In the end, this is a psychological drama, and the central threat is Callie's vacillation and fear of risk. This makes an ultimately happy ending -- well, at least a bittersweet ending -- possible.

The script has movement and wit, but it seems to me a more telling indication of Diana Son's talent as a playwright that two of the play's best scenes are emblematic, more visual than verbal. In the first, Sara inveigles Callie into the fold-out living-room bed with her, in the hope that this will entice a wary Caesar to join them. The two women lie apart, chaste as preteens at a slumber party, and watch their own toes wiggling at the end of the bed, each of them struggling with feelings she hasn't yet admitted to herself. Later, in an act of touching and concentrated tenderness, Callie helps the silent, wheelchair-bound Sara to dress herself.
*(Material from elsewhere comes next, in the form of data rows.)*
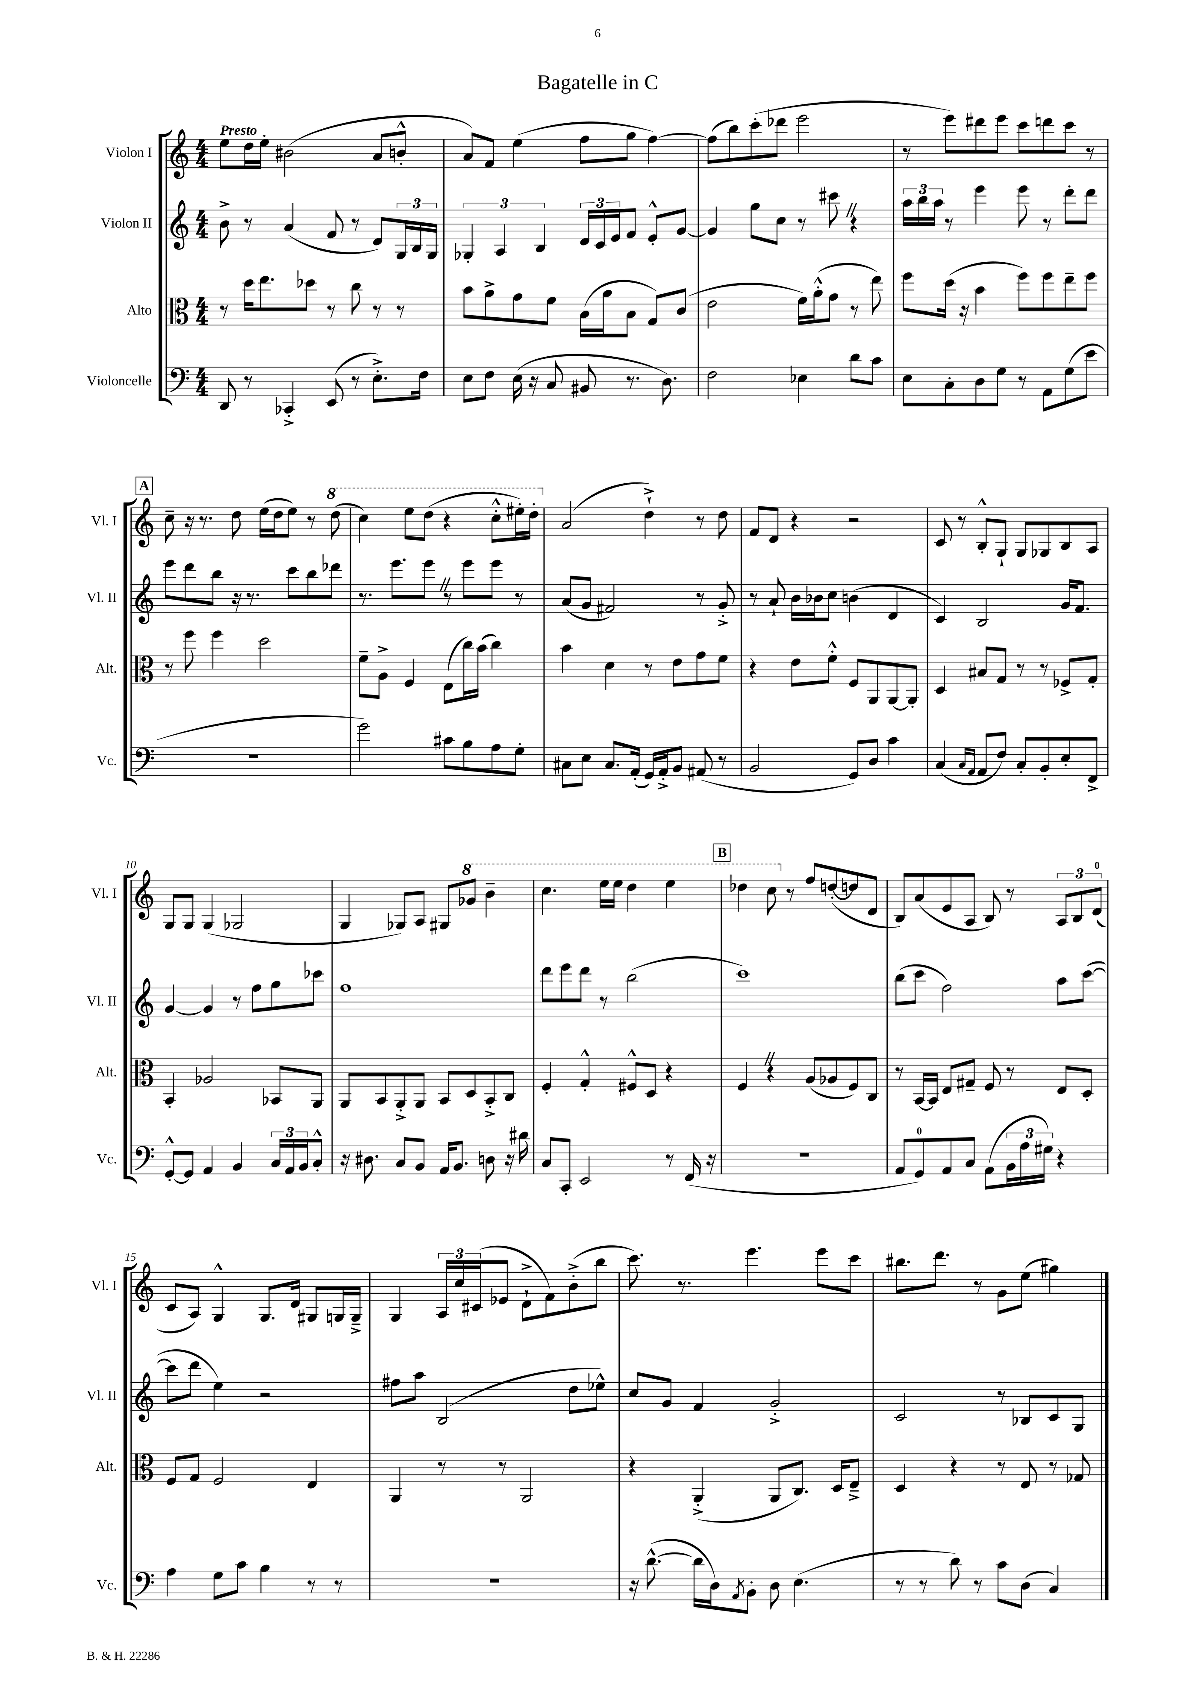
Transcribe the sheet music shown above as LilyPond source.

\header { title = "Bagatelle in C" }
<<
\new StaffGroup <<
\new Staff = "s0" \with { instrumentName = "Violon I" shortInstrumentName = "Vl. I" } {
    \clef treble \key c \major \numericTimeSignature \time 4/4 \tempo "Presto"
    e''8 d''16 e''16-. bis'2( a'8 b'8-.-^ |
    a'8) f'8 e''4( f''8 g''8 f''4~) |
    f''8( b''8) c'''8-.( des'''8 e'''2 |
    r8 e'''8) dis'''8 e'''8 c'''8 d'''8 c'''8 r8 |
    \mark \markup { \box "A" } c''8-- r16 r8. d''8 e''16( d''16 e''8) r8 \ottava #1 d'''8( |
    c'''4) e'''8 d'''8( r4 c'''8-.-^ eis'''16-.) d'''16-. \ottava #0 |
    a'2( d''4-!->) r8 d''8 |
    f'8 d'8 r4 r2 |
    c'8 r8 b8-.-^ g8-! g8 ges8 b8 a8 |
    g8 g8 g4( ges2 |
    g4 ges8) a8 gis8 \ottava #1 ges''8 b''4-- |
    c'''4. e'''16 e'''16 d'''4 e'''4 |
    \mark \markup { \box "B" } des'''4 c'''8 \ottava #0 r8 f''8 d''!8~-.( d''!8 d'8 |
    b8) a'8( e'8 a8 b8) r8 \tuplet 3/2 { a8 b8 d'8-0( } |
    c'8 a8) g4-^ g8. d'16 gis8 g16 g16---> |
    g4 \tuplet 3/2 { a16 c''16 cis'16( } ees'8 d'8-!-> f'8) b'8-.->( b''8 |
    c'''8.) r8. e'''4. e'''8 c'''8 |
    bis''8. d'''8. r8 g'8 e''8( gis''4) \bar "|." |
}
\new Staff = "s1" \with { instrumentName = "Violon II" shortInstrumentName = "Vl. II" } {
    \clef treble \key c \major \numericTimeSignature \time 4/4
    b'8-> r8 a'4( f'8 r8 d'8) \tuplet 3/2 { g16 b16 g16 } |
    \tuplet 3/2 { ges4-. a4 b4 } \tuplet 3/2 { d'16 c'16 e'16 } f'8 e'8-.-^ g'8~ |
    g'4 g''8 c''8 r8 cis'''8 \once \override BreathingSign.text = \markup { \musicglyph "scripts.caesura.straight" } \breathe r4 |
    \tuplet 3/2 { a''16 b''16 a''16 } r8 e'''4 e'''8 r8 d'''8-. d'''8 |
    \mark \markup { \box "A" } e'''8 d'''8 b''8 r16 r8. c'''8 b''8 des'''8 |
    r8. e'''8. e'''8 \once \override BreathingSign.text = \markup { \musicglyph "scripts.caesura.straight" } \breathe r8 e'''8 e'''8 r8 |
    a'8( g'8 fis'2) r8 g'8-.-> |
    r8 a'8-! b'16 bes'16 c''8 b'4( d'4 |
    c'4) b2 g'16 f'8. |
    g'4~ g'4 r8 f''8 g''8 ces'''8 |
    f''1 |
    d'''8 e'''8 d'''8 r8 b''2( |
    \mark \markup { \box "B" } c'''1) |
    b''8( c'''8 f''2) a''8 c'''8~( |
    c'''8 d'''8 e''4) r2 |
    fis''8 a''8 b2( d''8 ees''8-^) |
    c''8 g'8 f'4 g'2-.-> |
    c'2 r8 bes8 c'8 g8 \bar "|." |
}
\new Staff = "s2" \with { instrumentName = "Alto" shortInstrumentName = "Alt." } {
    \clef alto \key c \major \numericTimeSignature \time 4/4
    r8 d''16 e''8. des''8 r8 c''8 r8 r8 |
    b'8 a'8-> g'8 f'8 b16( a'16 b8 g8) c'8( |
    e'2 f'16) a'16-.-^( g'8 r8 e''8) |
    f''8 d''16( r16 b'4 f''8) f''8 e''8-- f''8 |
    \mark \markup { \box "A" } r8 f''8 f''4 d''2 |
    f'8-- a8-> f4 e8( c''16) b'16( c''4) |
    b'4 d'4 r8 e'8 g'8 f'8 |
    r4 e'8 f'8-.-^ f8 a,8 a,8~ a,8-. |
    d4 bis8 g8 r8 r8 fes8-> g8-. |
    b,4-. aes2 bes,8 a,8 |
    a,8 b,8 a,8-.-> a,8 b,8 d8 b,8-.-> c8 |
    f4-. g4-.-^ fis8-^ d8 r4 |
    \mark \markup { \box "B" } f4 \once \override BreathingSign.text = \markup { \musicglyph "scripts.caesura.straight" } \breathe r4 a8( aes8 f8) c8 |
    r8 b,16~ b,16 e8 gis8-- f8 r8 e8 d8-. |
    f8 g8 f2 e4 |
    a,4 r8 r8 a,2 |
    r4 a,4-.->( a,8 c8.) d16 e8---> |
    d4 r4 r8 e8 r8 ges8 \bar "|." |
}
\new Staff = "s3" \with { instrumentName = "Violoncelle" shortInstrumentName = "Vc." } {
    \clef bass \key c \major \numericTimeSignature \time 4/4
    d,8 r8 ces,4-.-> e,8( r8 e8.-.->) f16 |
    e8 f8 e16( r16 c8 bis,8 r8. d8.) |
    f2 ees4 d'8 c'8 |
    e8 c8-. d8 g8 r8 a,8 g8( e'8 |
    \mark \markup { \box "A" } R1 |
    g'2) cis'8 b8 a8 g8-. |
    cis8 e8 cis8. a,16-.( g,16) a,16-.-> b,8 ais,8( r8 |
    b,2 g,8) d8 c'4 |
    c4( \grace { c16 a,16 } a,8 f8) c8-. b,8-. e8-. f,8-> |
    g,8~-.-^ g,8 a,4 b,4 \tuplet 3/2 { c16 a,16 b,16 } c8-.-^ |
    r16 dis8. c8 b,8 a,16 b,8. d8 r16 dis'16 |
    c8 c,8-. e,2 r8 f,16( r16 |
    \mark \markup { \box "B" } R1 |
    a,8 g,8-0) a,8 c8 a,8( \tuplet 3/2 { b,16 a16 gis16) } r4 |
    a4 g8 c'8 b4 r8 r8 |
    R1 |
    r16 d'8.~-^( d'16 d16) \acciaccatura { a,8 } b,8-. d8 e4.( |
    r8 r8 d'8) r8 c'8 d8( c4) \bar "|." |
}
>>
>>
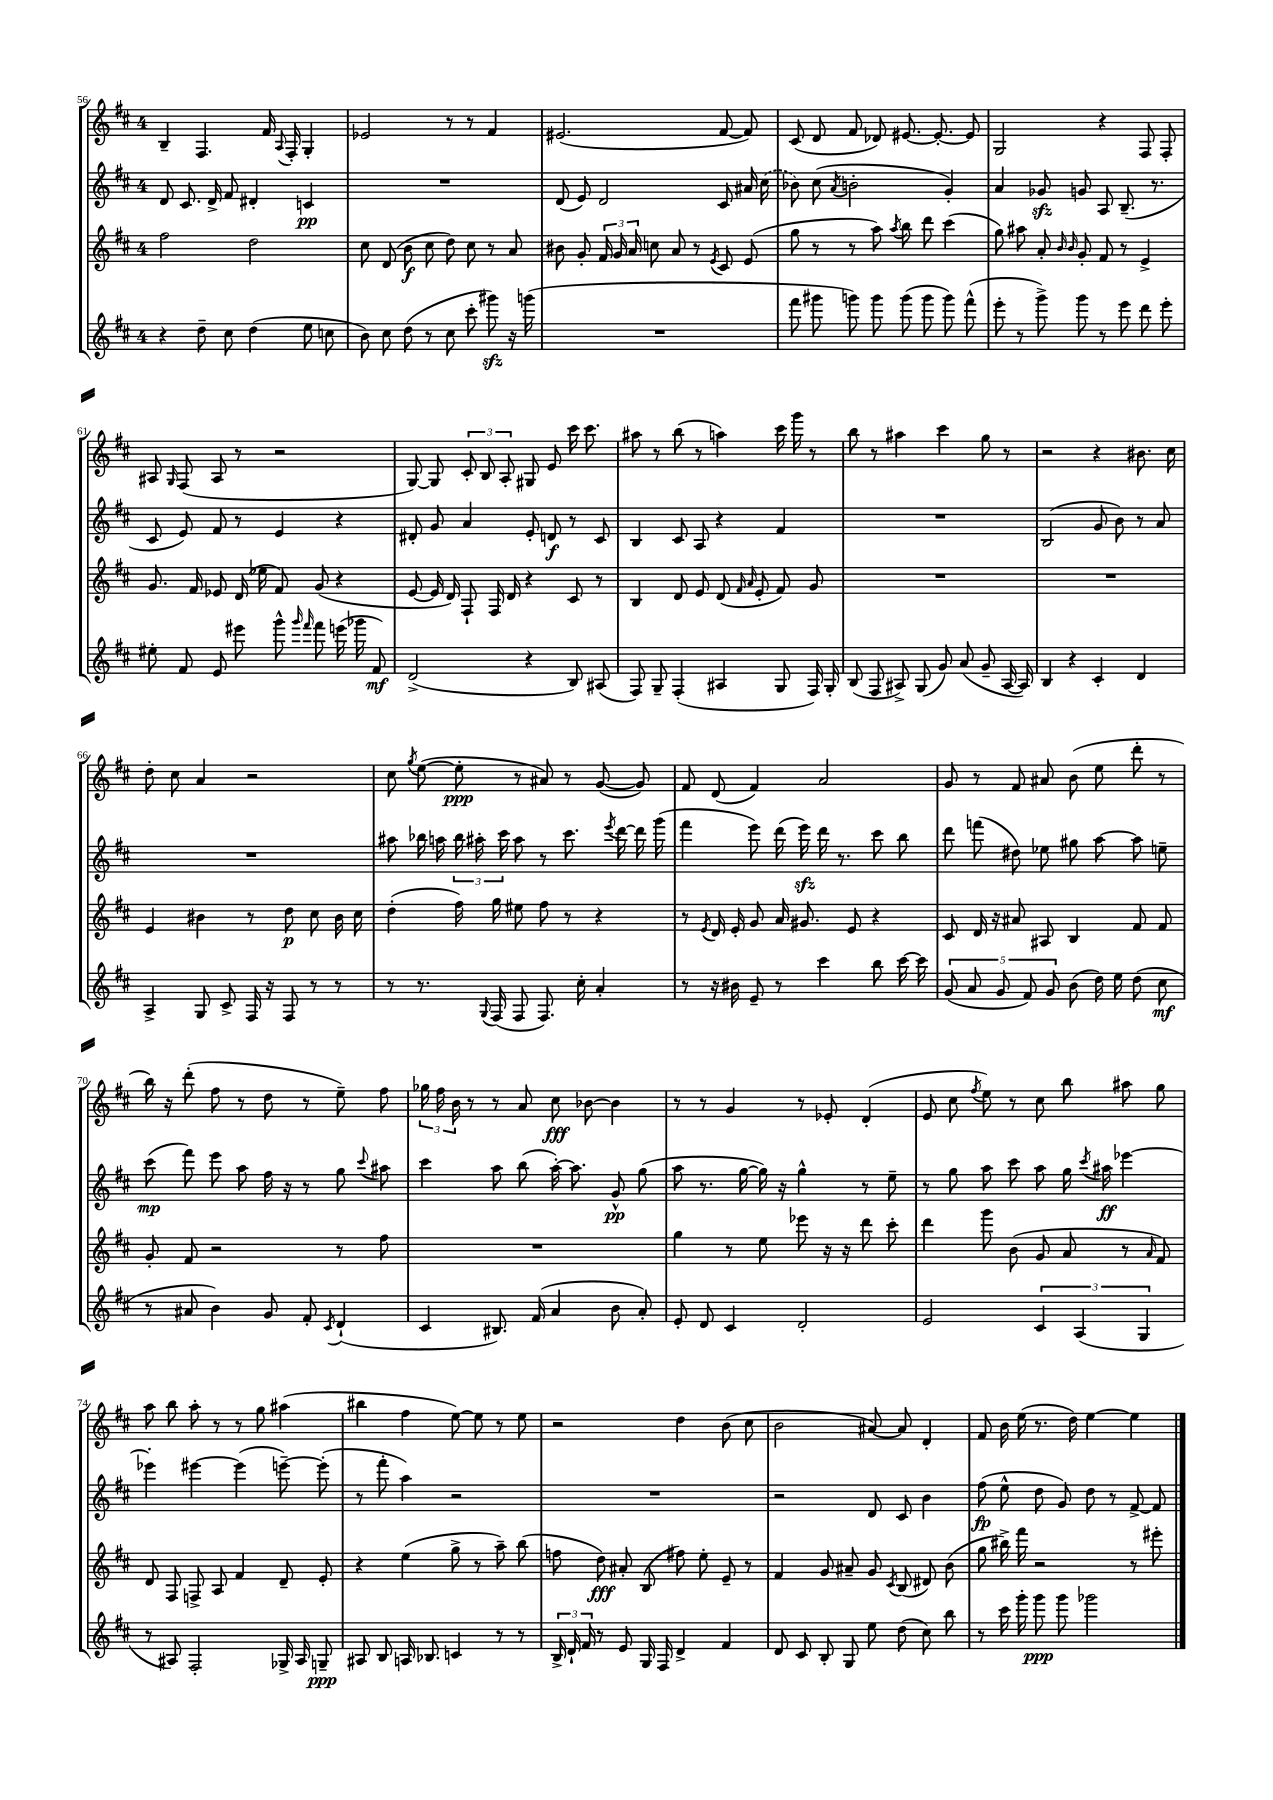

Blair comes across sophisticated and smart, and also almost puppyishly vulnerable. Kelley is a warmly appealing Sara. You can't help caring about both of them. Billie McBride has directed with a sure hand. Terry Ann Watts does a good job playing against type as the impassive cop; Patty Mintz Figel is strong as a neighbor who's a nurse and witnessed the assault; Scott McLean is a humorously supportive and self-effacing George. What this production proves is that you don't need dazzling production values for a satisfying evening of theater -- just an interesting script, a resonant theme and talented actors.